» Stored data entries
Content starts
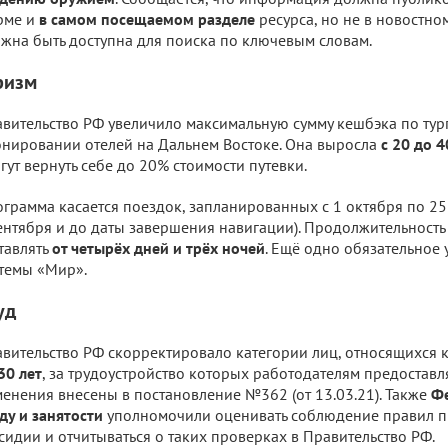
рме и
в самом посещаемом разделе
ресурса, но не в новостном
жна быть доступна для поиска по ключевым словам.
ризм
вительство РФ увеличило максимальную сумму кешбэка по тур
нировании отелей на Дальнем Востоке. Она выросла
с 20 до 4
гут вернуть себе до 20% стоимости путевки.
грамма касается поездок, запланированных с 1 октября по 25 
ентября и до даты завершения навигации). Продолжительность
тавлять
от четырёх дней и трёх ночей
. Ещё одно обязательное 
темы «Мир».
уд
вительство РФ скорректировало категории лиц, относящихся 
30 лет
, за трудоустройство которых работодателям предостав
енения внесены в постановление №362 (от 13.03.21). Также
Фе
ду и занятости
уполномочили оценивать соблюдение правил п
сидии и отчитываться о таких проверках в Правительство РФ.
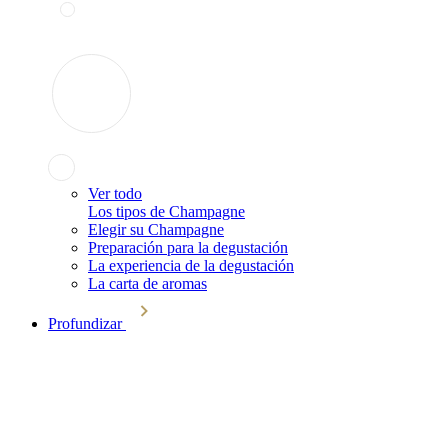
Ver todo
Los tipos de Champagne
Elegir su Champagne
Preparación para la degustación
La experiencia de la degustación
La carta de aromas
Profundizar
Content ends
Content starts
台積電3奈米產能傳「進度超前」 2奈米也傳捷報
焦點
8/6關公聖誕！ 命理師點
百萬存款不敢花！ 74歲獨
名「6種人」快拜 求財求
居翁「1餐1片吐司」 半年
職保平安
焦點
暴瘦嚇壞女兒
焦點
Content ends
Content starts
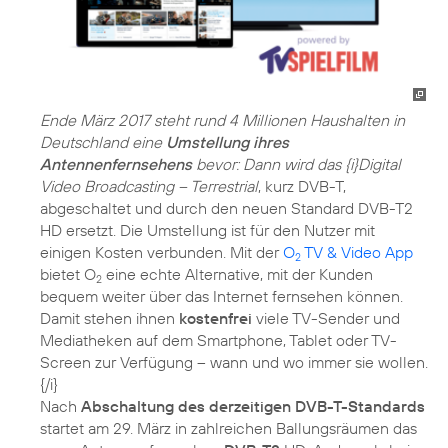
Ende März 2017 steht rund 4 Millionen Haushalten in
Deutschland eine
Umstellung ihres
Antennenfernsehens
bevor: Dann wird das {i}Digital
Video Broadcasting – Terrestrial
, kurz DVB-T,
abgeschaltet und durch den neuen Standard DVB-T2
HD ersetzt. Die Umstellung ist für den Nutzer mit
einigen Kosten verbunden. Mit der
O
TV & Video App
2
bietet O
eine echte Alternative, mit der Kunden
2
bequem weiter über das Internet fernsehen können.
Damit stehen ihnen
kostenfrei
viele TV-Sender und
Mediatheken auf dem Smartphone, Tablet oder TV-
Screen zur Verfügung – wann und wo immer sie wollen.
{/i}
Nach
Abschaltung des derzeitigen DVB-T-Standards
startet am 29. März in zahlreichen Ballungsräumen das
Content ends
» What is expected
Go to the line with "нировании отелей на" in the entries above and repeat every line from there through the line with "ду и занятости", exactly and with no other text.

» Written solution
нировании отелей на Дальнем Востоке. Она выросла
с 20 до 4
гут вернуть себе до 20% стоимости путевки.
грамма касается поездок, запланированных с 1 октября по 25 
ентября и до даты завершения навигации). Продолжительность
тавлять
от четырёх дней и трёх ночей
. Ещё одно обязательное 
темы «Мир».
уд
вительство РФ скорректировало категории лиц, относящихся 
30 лет
, за трудоустройство которых работодателям предостав
енения внесены в постановление №362 (от 13.03.21). Также
Фе
ду и занятости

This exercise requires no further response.